Tomatoes from Heather's garden
It always amazes me how the seasons bring about exactly what we need at the time. The dog days of summer bring an abundance of mouth-watering tomatoes, and just in time! Tomatoes are very cooling in nature; counteracting the accumulated heat of the season. They hydrate the body and relieve Liver heat which may show up as high blood pressure, red eyes, and headaches. Tomatoes also purify the blood and treat areas of stagnant blood, either when eaten as a food or when applying thin slices of tomato topically. Tomatoes also encourage digestion and can be used to help with indigestion or constipation.
Tomatoes are not for everyone, though. As a kid, I couldn’t stand tomatoes and had to sit at the dinner table a long time before I would finally force myself to take the required one bite of each vegetable on the table. Tastes aside, tomatoes are a member of the nightshade family, so they can be allergens to some people. They are also best avoided if you have arthritis.

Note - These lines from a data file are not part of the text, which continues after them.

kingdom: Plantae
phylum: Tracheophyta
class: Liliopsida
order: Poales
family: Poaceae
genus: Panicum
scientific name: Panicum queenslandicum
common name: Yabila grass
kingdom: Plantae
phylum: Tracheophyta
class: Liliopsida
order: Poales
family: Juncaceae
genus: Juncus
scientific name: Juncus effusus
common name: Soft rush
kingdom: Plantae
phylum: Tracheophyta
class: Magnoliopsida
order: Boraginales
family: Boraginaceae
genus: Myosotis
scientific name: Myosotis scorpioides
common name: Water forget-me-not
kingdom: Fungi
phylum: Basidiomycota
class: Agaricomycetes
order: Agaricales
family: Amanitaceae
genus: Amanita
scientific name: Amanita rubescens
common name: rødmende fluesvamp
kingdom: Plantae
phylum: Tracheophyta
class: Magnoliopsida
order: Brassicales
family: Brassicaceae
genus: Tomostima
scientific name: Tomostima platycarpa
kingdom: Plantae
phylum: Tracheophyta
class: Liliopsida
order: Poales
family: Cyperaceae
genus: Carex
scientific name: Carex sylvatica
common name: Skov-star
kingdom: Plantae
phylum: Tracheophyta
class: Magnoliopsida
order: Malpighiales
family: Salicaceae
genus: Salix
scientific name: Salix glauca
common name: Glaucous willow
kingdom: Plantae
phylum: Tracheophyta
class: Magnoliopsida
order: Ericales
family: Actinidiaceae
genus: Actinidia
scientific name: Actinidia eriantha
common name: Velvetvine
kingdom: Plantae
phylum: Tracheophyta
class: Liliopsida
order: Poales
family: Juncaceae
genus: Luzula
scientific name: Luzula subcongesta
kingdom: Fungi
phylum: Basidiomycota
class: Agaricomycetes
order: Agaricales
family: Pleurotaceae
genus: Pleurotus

Vine-ripened tomatoes are the best nutritionally speaking, not to mention super tasty! Here’s one of my favorite quick, easy, and delicious ways to use the tomatoes from my garden:
Pasta with Salsa Cruda
(from the Moosewood Restaurant Low-Fat Favorites cookbook)
3 or 4 large ripe tomatoes (about 2 1/2 pounds)
2 Tbsp minced fresh basil leaves
1/4 cup minced red onions
2 tsp extra-virgin olive oil
2 tsp balsamic vinegar
1 tsp salt
plenty of freshly ground black pepper
2 garlic cloves, pressed or minced
1 pound of pasta, preferably farfalle
Bring a large covered pot of water to a boil for cooking the pasta. Meanwhile, chop about half of the tomatoes into bite-sized cubes and place them in a large serving bowl. Add the basil and red onions to the bowl. Coarsely chop the rest of the tomatoes and place them in a blender. Add the oil, vinegar, salt, pepper, and garlic and puree until smooth. Transfer to the serving bowl. When the water comes to a boil, add the pasta, stir, and cover the pot until it boils again. Uncover, stir the pasta again, and cook until al dente. Drain the pasta, add it to the serving bowl and toss well. Serve immediately.
Per 14 oz serving: 357 calories, 11.9 g protein, 3.6 g fat, 69.7 g carbohydrates, .5 g saturated fatty acids, 1 g polyunsaturated fatty acids, 1.4 g monounsaturated fatty acids, 0 cholesterol, 415 mg sodium, 4.9 g total dietary fiber.